(Stored data entries)
%%

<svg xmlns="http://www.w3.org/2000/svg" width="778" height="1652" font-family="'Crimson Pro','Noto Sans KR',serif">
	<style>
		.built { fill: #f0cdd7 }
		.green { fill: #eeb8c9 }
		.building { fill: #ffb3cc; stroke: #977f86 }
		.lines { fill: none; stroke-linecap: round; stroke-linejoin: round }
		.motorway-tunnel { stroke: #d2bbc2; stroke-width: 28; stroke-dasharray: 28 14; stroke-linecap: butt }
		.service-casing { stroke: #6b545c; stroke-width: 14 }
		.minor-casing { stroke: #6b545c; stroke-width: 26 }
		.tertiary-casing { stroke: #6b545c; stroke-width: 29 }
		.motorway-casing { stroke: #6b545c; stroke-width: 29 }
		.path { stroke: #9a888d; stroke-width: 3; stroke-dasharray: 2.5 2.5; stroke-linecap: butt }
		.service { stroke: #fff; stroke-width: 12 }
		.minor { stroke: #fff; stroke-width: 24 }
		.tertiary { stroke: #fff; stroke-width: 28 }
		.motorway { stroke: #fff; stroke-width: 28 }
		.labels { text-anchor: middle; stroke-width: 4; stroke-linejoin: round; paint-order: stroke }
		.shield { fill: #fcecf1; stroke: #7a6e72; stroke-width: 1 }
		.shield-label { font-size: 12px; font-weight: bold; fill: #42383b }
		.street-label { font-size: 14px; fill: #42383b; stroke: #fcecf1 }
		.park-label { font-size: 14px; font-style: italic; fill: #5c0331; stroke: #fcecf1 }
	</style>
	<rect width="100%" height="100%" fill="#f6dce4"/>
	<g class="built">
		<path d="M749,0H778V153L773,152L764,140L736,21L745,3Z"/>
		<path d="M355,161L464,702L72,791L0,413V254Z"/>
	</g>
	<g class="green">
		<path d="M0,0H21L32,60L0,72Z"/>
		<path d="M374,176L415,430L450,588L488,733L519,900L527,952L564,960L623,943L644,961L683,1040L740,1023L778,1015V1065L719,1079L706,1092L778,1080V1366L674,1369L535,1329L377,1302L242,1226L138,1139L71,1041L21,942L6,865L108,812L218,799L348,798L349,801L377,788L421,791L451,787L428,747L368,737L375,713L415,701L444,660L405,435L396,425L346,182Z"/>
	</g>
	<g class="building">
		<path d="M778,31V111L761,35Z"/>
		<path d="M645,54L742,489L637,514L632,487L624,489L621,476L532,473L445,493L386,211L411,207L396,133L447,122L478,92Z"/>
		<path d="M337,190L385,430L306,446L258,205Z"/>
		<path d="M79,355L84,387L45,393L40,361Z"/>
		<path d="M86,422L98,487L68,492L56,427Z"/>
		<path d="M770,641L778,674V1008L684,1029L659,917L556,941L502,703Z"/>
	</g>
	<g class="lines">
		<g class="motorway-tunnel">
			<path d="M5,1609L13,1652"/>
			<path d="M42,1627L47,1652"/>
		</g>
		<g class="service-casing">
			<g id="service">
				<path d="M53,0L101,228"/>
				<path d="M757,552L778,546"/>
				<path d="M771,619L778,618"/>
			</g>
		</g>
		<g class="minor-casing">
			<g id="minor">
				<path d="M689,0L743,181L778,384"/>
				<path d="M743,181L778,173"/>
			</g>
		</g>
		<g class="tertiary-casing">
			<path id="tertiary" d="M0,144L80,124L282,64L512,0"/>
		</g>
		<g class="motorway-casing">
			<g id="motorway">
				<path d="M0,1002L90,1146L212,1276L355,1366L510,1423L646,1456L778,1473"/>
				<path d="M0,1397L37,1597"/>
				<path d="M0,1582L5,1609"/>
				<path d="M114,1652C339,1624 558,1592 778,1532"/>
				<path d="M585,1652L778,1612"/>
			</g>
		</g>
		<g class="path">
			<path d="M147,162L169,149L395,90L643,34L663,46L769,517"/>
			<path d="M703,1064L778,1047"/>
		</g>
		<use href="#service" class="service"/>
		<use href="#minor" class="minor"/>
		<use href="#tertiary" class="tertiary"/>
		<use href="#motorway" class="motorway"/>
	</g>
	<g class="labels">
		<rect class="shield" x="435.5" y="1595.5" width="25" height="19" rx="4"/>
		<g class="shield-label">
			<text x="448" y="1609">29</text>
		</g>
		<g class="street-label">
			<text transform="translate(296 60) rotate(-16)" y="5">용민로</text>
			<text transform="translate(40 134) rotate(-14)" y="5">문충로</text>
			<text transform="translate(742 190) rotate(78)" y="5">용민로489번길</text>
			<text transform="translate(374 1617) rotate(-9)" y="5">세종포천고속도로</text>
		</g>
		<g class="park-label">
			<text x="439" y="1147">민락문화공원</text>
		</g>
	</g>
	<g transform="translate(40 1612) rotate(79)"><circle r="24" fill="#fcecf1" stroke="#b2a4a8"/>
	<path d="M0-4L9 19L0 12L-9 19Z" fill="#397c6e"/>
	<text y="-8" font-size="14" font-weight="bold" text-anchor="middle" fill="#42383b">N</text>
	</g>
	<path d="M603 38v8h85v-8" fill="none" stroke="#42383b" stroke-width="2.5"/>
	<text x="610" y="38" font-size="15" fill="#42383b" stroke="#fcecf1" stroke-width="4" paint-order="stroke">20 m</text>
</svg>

%%

## Work item
Out of the preceding entries, pull every line containing the string "lines".

## Result of the task
		.lines { fill: none; stroke-linecap: round; stroke-linejoin: round }
	<g class="lines">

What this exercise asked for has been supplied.